The Just Plain Bad (a.k.a. “The Bizarro Bunch”)
Tom Bonham, puppeteer: This poor guy has spent the majority of 65 years on earth perfecting his “skill” – poorly maneuvering homemade puppets made from recycled household items, like paper mache kangaroos, a bleach bottle elephant and a Howard doll made out of a toilet brush. Adding an extra element of creepy was the fact that he sang “Over the Rainbow” during the whole thing. Howard and Sharon thankfully buzzed him, but Howie was so oddly enamored that he told the guy “do not give up the dream.” Clearly Mr. Mandel was sipping something other than Snapple from his cup.

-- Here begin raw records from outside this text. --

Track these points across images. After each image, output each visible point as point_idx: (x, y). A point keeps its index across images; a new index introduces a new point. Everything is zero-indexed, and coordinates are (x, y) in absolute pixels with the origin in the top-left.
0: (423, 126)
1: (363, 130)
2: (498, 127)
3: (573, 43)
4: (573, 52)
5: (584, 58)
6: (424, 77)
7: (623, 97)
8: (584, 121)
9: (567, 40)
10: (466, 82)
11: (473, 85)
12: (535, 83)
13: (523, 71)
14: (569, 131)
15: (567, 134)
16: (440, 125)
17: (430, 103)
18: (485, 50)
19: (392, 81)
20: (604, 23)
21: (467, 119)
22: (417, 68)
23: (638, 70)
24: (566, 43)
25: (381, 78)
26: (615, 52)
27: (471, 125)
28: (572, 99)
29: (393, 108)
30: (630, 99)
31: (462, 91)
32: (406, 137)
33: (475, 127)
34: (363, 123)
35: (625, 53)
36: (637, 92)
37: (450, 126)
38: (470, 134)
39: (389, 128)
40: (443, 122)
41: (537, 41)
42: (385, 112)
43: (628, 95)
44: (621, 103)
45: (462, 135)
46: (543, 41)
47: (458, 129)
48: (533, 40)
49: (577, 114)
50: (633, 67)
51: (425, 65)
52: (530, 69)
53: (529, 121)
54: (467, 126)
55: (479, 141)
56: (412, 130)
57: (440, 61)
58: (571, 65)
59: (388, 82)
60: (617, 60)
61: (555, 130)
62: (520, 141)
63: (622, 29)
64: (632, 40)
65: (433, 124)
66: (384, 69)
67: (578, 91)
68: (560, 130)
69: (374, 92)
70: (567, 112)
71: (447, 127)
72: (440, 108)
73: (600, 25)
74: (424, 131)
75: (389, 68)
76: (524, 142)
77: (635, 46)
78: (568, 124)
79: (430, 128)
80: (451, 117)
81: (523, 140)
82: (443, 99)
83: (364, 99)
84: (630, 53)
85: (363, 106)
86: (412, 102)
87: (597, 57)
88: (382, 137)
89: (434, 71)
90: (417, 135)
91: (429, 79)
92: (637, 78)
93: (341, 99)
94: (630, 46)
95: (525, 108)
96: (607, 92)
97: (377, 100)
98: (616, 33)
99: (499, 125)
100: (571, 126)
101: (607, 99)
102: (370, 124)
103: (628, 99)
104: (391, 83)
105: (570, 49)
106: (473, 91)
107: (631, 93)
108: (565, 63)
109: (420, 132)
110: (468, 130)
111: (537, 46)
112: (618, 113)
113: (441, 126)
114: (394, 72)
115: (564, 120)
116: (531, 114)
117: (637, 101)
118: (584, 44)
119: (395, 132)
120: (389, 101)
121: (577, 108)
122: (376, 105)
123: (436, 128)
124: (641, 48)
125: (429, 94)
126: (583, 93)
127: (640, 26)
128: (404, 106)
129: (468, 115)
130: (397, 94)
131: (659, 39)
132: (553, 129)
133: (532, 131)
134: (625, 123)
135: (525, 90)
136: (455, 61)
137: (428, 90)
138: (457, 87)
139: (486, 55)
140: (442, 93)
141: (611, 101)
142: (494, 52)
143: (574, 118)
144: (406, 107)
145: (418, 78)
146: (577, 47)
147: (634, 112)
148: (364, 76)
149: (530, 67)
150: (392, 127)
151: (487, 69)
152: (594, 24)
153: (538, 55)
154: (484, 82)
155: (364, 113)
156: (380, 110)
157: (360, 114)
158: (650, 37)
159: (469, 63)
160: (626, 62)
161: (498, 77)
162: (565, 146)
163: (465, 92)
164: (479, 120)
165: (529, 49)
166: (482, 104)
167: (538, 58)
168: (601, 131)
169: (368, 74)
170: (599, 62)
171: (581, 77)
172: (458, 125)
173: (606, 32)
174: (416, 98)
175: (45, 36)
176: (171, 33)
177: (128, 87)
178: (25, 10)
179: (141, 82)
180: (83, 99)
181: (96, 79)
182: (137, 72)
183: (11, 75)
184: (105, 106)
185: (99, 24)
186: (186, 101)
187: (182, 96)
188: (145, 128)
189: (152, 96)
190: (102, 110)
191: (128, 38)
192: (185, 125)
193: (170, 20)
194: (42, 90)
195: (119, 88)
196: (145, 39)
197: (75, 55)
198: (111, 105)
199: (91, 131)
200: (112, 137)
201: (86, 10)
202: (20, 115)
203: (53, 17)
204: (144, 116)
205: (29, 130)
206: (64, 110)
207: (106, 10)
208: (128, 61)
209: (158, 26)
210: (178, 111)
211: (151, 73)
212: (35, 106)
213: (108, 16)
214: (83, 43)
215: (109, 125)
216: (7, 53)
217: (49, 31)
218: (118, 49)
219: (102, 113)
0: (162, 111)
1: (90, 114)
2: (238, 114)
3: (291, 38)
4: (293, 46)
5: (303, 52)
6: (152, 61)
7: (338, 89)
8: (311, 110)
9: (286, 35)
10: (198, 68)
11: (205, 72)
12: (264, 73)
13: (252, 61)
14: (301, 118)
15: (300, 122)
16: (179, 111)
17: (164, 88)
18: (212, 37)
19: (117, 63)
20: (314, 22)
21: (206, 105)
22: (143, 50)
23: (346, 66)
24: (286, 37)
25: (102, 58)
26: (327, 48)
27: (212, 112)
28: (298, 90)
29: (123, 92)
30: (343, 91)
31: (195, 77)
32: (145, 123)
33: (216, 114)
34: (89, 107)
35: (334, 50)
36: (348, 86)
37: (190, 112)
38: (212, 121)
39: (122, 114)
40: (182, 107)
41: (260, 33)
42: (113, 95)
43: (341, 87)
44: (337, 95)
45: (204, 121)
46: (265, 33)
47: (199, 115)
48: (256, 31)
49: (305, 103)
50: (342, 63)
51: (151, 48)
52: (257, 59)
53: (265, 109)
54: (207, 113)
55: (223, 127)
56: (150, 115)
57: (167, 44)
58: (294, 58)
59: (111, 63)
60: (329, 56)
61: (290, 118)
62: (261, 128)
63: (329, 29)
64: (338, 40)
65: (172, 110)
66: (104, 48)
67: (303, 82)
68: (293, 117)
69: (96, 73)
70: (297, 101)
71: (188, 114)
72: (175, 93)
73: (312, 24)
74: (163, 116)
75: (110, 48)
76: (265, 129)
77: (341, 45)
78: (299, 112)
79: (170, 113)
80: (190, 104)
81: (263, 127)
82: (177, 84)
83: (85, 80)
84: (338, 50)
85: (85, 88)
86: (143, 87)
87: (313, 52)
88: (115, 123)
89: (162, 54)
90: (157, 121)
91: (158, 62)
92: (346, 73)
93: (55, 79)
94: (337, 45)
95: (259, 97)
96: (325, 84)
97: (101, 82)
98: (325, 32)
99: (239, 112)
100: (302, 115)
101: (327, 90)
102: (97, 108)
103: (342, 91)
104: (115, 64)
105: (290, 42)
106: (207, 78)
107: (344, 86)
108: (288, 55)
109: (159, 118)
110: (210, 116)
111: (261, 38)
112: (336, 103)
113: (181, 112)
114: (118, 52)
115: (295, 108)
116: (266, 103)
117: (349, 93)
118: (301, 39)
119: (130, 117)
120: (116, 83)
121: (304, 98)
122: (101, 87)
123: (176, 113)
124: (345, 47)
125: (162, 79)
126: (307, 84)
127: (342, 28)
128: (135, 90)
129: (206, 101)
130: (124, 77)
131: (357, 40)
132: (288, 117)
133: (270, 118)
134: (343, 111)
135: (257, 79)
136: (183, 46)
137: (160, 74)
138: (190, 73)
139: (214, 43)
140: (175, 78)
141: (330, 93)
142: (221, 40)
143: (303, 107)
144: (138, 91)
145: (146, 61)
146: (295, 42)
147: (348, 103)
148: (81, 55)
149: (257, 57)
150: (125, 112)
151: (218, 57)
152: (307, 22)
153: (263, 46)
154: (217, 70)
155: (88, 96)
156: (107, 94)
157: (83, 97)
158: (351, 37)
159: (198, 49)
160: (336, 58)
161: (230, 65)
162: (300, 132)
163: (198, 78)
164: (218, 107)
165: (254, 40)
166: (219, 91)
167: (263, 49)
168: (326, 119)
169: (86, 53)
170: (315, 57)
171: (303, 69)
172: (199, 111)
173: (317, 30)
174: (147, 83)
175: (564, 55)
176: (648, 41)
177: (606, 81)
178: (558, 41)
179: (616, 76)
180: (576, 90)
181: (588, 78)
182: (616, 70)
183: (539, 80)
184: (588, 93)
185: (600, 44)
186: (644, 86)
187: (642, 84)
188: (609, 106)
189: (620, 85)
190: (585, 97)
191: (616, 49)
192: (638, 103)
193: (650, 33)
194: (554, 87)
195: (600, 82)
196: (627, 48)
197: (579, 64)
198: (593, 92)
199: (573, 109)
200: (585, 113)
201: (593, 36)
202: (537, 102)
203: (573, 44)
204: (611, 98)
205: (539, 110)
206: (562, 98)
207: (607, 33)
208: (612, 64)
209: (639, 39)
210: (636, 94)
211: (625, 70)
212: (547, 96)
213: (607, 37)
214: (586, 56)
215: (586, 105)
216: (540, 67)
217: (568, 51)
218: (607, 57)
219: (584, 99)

Little Ozzy, singer: On the surface, a little person impersonating Sharon’s heavy metal hubby Ozzy Osbourne sounds awesome. And it was, for a few brief seconds. But then things went horribly awry as his voice got nasally while singing “Mama, I’m Coming Home,” a song the Prince of Darkness wrote for his wife. Pander much? Well, it worked – in terms of getting Little Ozzy a hug from Sharon. But he didn’t get her vote, or anyone else’s, for that matter. Somewhere though, the band Mini KISS is planning a co-headlining tour with this guy.
Curtis Cutts Bey, singer: Terrible. So terrible, in fact, that all three judges buzzed at the exact same time – as soon as he opened his mouth to sing Rick James’ “Give It to Me Baby.” But for some reason host Nick Cannon felt the need to run on stage and help him through another rendition, which was only made bearable by the comic relief of Ron Christopher Porter Jr. (see below). Otherwise, the do-over was a total waste of time.
We Hardly Knew Ya
The Soda Crusher: Yeah, it was cool that this jacked woman was able to crush full, unopened cans of soda with her bare hands. But the truly fascinating thing about her was she looked exactly like comedian Carrot Top. Based on that uncanny resemblance alone, we would have loved to watch her crush the whole six-pack rather than just a couple. Maybe she can sneak into Vegas by pretending to be him?
“Little Peanut”: We didn’t catch the name of this all-female Irish step dancing troupe, but they certainly made an impression with their comically curly hair and Tammy Faye-inspired makeup. Stealing the spotlight was a five-year-old who clearly deserves a starring role on Toddlers & Tiaras. But for now, round two in Vegas will have to do.
Ron Christopher Porter, Jr.: It’s a total travesty we won’t be seeing more of this guy, an overly excitable but extremely likeable wannabe voiceover actor. While the judges didn’t think his talent was worthy of a million dollars, they did think he’d make a good sidekick for host Nick Cannon, whom he assisted for some of the night. And we gotta say, Ronny boy was waaay more entertaining than Nick could ever hope to be. AGT, sign this guy on as host ASAP!